TASK BRIEF:
Can you reproduce the entries from the very start through the line containing "text_box MySQL [1192, 961, 1358, 1053]", changing "bounding box" to "bounding rectangle" and leaving everything else untouched?

EXTRACTED MATERIAL:
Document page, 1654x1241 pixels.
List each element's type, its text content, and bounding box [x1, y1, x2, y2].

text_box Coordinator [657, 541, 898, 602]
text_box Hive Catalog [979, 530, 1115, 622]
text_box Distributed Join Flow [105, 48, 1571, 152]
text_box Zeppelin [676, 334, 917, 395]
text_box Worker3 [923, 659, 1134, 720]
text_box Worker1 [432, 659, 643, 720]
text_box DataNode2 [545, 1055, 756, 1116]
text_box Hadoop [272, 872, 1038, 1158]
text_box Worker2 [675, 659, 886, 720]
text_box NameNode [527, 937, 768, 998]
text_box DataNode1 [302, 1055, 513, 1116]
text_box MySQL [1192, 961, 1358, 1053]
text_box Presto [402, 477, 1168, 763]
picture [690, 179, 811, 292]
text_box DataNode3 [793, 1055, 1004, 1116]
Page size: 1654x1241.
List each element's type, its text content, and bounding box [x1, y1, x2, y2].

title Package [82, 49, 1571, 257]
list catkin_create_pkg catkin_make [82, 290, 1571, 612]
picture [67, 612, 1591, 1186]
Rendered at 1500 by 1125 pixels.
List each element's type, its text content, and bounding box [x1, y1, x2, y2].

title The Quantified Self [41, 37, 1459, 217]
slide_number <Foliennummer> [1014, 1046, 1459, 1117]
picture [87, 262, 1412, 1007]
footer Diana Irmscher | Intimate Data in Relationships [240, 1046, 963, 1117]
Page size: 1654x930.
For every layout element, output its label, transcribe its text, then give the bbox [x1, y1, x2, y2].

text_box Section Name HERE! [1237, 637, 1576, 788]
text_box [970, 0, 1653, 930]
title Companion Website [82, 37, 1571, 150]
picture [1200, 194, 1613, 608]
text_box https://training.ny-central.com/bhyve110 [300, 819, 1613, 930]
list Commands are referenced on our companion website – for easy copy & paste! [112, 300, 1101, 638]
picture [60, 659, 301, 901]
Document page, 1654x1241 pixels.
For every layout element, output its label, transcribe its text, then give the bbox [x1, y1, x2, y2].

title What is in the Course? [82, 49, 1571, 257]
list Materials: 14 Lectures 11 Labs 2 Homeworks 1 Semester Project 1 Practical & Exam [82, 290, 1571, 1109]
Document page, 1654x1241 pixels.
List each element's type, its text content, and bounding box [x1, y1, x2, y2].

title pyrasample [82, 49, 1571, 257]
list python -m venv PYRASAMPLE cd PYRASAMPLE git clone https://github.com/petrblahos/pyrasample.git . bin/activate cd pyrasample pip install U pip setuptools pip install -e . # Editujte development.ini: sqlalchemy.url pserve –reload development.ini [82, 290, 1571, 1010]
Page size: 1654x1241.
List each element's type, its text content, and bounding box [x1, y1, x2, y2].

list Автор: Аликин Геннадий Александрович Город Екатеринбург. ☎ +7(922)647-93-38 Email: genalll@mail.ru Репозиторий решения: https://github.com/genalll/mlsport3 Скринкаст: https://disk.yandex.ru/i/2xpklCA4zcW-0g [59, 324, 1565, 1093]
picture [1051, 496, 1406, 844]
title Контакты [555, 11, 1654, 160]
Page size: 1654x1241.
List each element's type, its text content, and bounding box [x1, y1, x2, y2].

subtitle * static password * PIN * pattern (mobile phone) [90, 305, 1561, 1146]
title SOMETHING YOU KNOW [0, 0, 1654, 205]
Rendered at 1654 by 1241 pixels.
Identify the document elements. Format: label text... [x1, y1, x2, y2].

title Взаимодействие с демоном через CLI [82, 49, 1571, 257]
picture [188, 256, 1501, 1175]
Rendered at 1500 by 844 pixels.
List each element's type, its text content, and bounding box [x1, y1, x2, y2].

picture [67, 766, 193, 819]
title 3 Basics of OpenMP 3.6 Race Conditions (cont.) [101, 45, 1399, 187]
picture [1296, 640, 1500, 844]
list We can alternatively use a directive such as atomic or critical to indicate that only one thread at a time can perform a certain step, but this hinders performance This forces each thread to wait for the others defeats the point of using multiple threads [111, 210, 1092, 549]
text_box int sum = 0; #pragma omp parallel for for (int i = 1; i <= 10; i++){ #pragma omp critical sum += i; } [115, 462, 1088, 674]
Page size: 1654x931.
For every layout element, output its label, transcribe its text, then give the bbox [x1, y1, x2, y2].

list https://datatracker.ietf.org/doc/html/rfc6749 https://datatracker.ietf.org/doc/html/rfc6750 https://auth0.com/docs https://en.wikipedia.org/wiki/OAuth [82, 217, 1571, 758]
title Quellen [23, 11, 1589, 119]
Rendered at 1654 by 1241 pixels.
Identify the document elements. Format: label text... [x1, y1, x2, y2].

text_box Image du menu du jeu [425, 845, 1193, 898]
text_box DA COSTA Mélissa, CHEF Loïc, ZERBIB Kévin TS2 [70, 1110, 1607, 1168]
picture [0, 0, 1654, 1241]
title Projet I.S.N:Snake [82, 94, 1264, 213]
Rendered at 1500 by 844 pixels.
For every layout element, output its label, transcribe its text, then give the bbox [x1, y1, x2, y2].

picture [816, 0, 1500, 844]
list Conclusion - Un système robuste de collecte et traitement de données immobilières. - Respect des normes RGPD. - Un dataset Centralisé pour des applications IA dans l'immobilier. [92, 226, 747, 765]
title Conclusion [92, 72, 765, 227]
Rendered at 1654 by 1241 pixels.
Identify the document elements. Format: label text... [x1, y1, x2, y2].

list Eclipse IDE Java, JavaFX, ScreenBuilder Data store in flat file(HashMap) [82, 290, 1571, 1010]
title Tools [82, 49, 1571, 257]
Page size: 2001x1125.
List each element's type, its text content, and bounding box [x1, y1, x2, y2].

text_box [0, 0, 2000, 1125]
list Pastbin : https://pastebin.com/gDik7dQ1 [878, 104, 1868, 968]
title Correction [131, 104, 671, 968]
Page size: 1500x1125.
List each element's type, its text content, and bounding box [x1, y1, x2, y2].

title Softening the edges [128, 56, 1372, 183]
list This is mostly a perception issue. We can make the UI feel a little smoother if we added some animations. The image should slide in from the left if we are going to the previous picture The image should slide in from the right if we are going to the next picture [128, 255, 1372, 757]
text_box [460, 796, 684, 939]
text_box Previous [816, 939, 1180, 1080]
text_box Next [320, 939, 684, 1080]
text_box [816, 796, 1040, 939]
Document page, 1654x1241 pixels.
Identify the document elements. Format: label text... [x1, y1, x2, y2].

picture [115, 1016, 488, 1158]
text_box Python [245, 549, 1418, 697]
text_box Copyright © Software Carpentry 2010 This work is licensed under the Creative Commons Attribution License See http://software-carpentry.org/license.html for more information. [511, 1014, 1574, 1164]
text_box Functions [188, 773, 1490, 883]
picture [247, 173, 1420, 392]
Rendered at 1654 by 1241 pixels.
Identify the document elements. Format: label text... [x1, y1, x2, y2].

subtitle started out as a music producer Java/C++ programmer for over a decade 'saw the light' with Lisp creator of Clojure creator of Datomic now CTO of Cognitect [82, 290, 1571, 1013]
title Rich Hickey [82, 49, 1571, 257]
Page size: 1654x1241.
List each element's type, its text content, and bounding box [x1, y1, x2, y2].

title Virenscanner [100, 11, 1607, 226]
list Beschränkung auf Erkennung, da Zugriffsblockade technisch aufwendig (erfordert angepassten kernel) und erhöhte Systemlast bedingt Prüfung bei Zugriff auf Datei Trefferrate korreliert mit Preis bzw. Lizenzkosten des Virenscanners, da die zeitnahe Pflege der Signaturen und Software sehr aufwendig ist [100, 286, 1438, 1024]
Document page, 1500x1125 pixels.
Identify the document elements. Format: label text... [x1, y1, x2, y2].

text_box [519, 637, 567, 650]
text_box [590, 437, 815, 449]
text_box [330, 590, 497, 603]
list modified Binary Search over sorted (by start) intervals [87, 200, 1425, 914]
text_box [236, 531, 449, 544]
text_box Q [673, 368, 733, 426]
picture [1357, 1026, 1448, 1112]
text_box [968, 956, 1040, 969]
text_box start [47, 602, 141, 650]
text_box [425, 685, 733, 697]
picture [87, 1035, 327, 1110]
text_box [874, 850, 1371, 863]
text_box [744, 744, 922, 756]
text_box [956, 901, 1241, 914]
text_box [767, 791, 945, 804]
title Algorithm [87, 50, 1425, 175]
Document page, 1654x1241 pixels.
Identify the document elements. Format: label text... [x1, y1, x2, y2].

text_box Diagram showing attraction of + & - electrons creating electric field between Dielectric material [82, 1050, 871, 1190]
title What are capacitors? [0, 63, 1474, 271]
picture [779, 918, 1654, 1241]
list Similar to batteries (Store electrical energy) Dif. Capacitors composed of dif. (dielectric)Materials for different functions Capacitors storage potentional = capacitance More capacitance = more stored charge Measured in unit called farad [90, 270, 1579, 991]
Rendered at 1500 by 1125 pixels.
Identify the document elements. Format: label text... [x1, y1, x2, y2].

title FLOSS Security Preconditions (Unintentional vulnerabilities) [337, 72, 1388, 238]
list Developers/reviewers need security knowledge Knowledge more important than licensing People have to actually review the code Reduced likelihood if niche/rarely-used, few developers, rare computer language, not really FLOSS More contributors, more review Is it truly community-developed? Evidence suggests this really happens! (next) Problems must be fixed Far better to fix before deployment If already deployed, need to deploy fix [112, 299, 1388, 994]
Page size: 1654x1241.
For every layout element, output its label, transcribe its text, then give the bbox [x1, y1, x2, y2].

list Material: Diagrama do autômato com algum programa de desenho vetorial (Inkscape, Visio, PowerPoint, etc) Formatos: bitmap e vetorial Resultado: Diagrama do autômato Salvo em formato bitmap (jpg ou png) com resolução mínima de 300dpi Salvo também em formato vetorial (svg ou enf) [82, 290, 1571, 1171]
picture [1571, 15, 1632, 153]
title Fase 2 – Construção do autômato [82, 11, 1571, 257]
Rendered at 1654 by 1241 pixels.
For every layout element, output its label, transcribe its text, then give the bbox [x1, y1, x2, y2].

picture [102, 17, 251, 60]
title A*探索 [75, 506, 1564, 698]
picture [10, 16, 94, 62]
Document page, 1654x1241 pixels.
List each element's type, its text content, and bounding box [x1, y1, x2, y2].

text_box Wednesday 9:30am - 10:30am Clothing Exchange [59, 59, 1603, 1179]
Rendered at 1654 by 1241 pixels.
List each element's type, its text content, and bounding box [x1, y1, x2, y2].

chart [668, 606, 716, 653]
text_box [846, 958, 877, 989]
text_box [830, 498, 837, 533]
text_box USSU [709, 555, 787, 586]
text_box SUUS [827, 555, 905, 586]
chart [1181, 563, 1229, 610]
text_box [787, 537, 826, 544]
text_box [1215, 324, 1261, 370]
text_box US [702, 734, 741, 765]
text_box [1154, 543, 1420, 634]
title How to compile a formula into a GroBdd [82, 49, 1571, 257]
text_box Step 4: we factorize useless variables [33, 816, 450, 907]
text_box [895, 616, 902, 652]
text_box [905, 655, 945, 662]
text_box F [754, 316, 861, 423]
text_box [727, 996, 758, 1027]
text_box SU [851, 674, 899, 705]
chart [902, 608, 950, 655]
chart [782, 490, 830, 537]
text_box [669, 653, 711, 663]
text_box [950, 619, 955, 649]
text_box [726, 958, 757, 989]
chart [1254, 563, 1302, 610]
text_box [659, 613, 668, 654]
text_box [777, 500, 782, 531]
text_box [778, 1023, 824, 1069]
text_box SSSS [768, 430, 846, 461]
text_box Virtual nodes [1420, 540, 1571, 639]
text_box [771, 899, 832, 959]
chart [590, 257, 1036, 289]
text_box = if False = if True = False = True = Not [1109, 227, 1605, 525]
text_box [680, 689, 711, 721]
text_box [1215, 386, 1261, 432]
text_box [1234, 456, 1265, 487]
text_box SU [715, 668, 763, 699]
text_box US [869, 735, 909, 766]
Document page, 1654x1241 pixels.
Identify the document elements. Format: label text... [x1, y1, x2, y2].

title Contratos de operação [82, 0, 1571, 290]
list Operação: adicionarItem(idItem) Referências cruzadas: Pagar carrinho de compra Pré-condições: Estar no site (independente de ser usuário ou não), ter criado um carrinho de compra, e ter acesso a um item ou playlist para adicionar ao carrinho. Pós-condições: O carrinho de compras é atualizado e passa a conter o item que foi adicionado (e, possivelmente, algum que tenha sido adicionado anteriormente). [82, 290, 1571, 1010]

RESULT FOR THIS TASK:
Document page, 1654x1241 pixels.
List each element's type, its text content, and bounding rectangle [x1, y1, x2, y2].

text_box Coordinator [657, 541, 898, 602]
text_box Hive Catalog [979, 530, 1115, 622]
text_box Distributed Join Flow [105, 48, 1571, 152]
text_box Zeppelin [676, 334, 917, 395]
text_box Worker3 [923, 659, 1134, 720]
text_box Worker1 [432, 659, 643, 720]
text_box DataNode2 [545, 1055, 756, 1116]
text_box Hadoop [272, 872, 1038, 1158]
text_box Worker2 [675, 659, 886, 720]
text_box NameNode [527, 937, 768, 998]
text_box DataNode1 [302, 1055, 513, 1116]
text_box MySQL [1192, 961, 1358, 1053]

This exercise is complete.